### Seçilmiş metin ###

28 Temmuz 2013 Pazar

Frankfurt am Main


Uzun bir aradan sonra beni ozlediginize eminim. Ozlediniz degil mi? 
Yazamamamin sebebi Almanyada olmam. Almanya-Frankfurt ta ilk haftam bugun bitti ama bi haftam daha var. Yani burdan sonrasini size Almanya duzenimi anlatarak gecirecegim.



Almanyada dil okuluna gittigimiz icin aile yaninda kalmak istedik. Ailenin 2 kocaman kopegi var. Biri 6 aylik biri 6 yasinda. Ayni cins kopeklet ve ikiside cok guzel. Ama kucuk olan cok hareketli!! Onune ne koyarsan yiyor. Bizi yemeye calisti, tamam anliyorum gozune cok tatli gelmis olabilirim. Hatta bir gun aksam yemegimiz olucak tavugu yedi ve yemeksiz kaldik... O gun kopegi sildim hayatimdan. Uzgunum yemegimi yiyen biriyle daha fazla arkadas kalamam. Bir de biraz salak olabilirler sanirim. Biz evden cikarken bahce kapisina kadar bizimle geliyorlar, hic ses seda yok ama bahce kapisini acip disari ciktigimizda havlamaya basliyorlar. WTF?! Az once icerdeki biz degildik sanki. Bu kadar cabukta unutulmaz ki canim. Neyse yine de tatlisiniz. 


Baska bir problemim trafik isiklari. Ben boyle pimpirikli bir halk gormedim. Karsidan karsiya gecerken yol bos bile olsa isiklari bekliyorlar. Biz oyle miyiz? Yol bos olmasa bile atariz kendimizi yola. Macerasever bi ulkeyiz. Bazisini yola itip "Hicte bir sey olmuyormus, isine gidebilirsin artik" diyesim geliyor. Pimpirikli olmalarinin iyi yonu ne dersen ulasim araclari hep vaktinde geliyor. Evet bu kadar...


Turk mutfagi gibisi yok arkadaslar. Burda kaldigim bir haftada resmen gozumde mantilar, cigkofteler, baklavalar tutmeye basladi. Yemek olarak pek ozel bir seyleri yok. Ama firinlari cok sevimli. Degisik seyler denemek icin firinlar ideal. Beni en derinden vuran ise 1 kiloluk nutella. Hepsi benim olsun.

### Öğe listesi ###

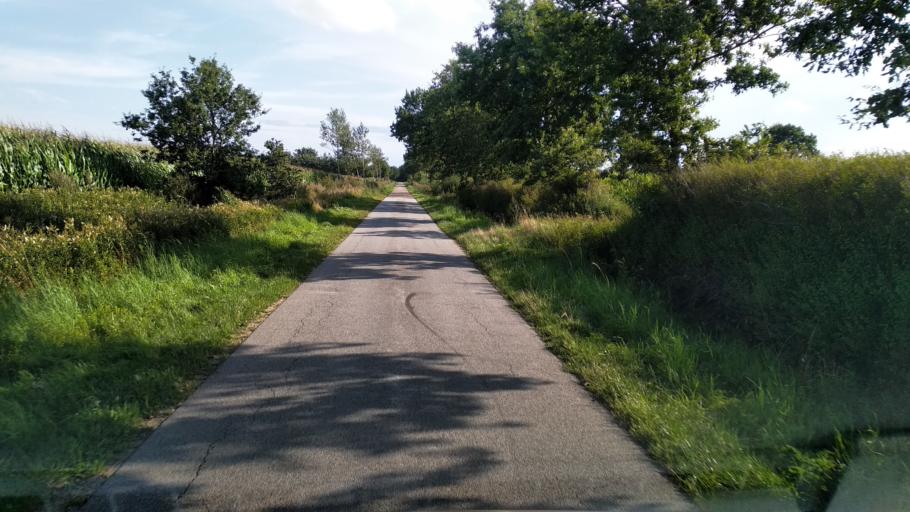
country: DE
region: Schleswig-Holstein
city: Gross Rheide
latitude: 54.4318
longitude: 9.4289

###

• Görev: Frankfurt yazısının "Almanyada dil okuluna" ile "yine de tatlisiniz." arasındaki bölümünü, her ikisi de dahil olmak üzere, "tavugu" yerine "baligi" adını kullanarak yeniden yazın. Buradaki öğelere çalışmada ihtiyaç yoktur.

• Çözülmüş alıştırma:
Almanyada dil okuluna gittigimiz icin aile yaninda kalmak istedik. Ailenin 2 kocaman kopegi var. Biri 6 aylik biri 6 yasinda. Ayni cins kopeklet ve ikiside cok guzel. Ama kucuk olan cok hareketli!! Onune ne koyarsan yiyor. Bizi yemeye calisti, tamam anliyorum gozune cok tatli gelmis olabilirim. Hatta bir gun aksam yemegimiz olucak baligi yedi ve yemeksiz kaldik... O gun kopegi sildim hayatimdan. Uzgunum yemegimi yiyen biriyle daha fazla arkadas kalamam. Bir de biraz salak olabilirler sanirim. Biz evden cikarken bahce kapisina kadar bizimle geliyorlar, hic ses seda yok ama bahce kapisini acip disari ciktigimizda havlamaya basliyorlar. WTF?! Az once icerdeki biz degildik sanki. Bu kadar cabukta unutulmaz ki canim. Neyse yine de tatlisiniz.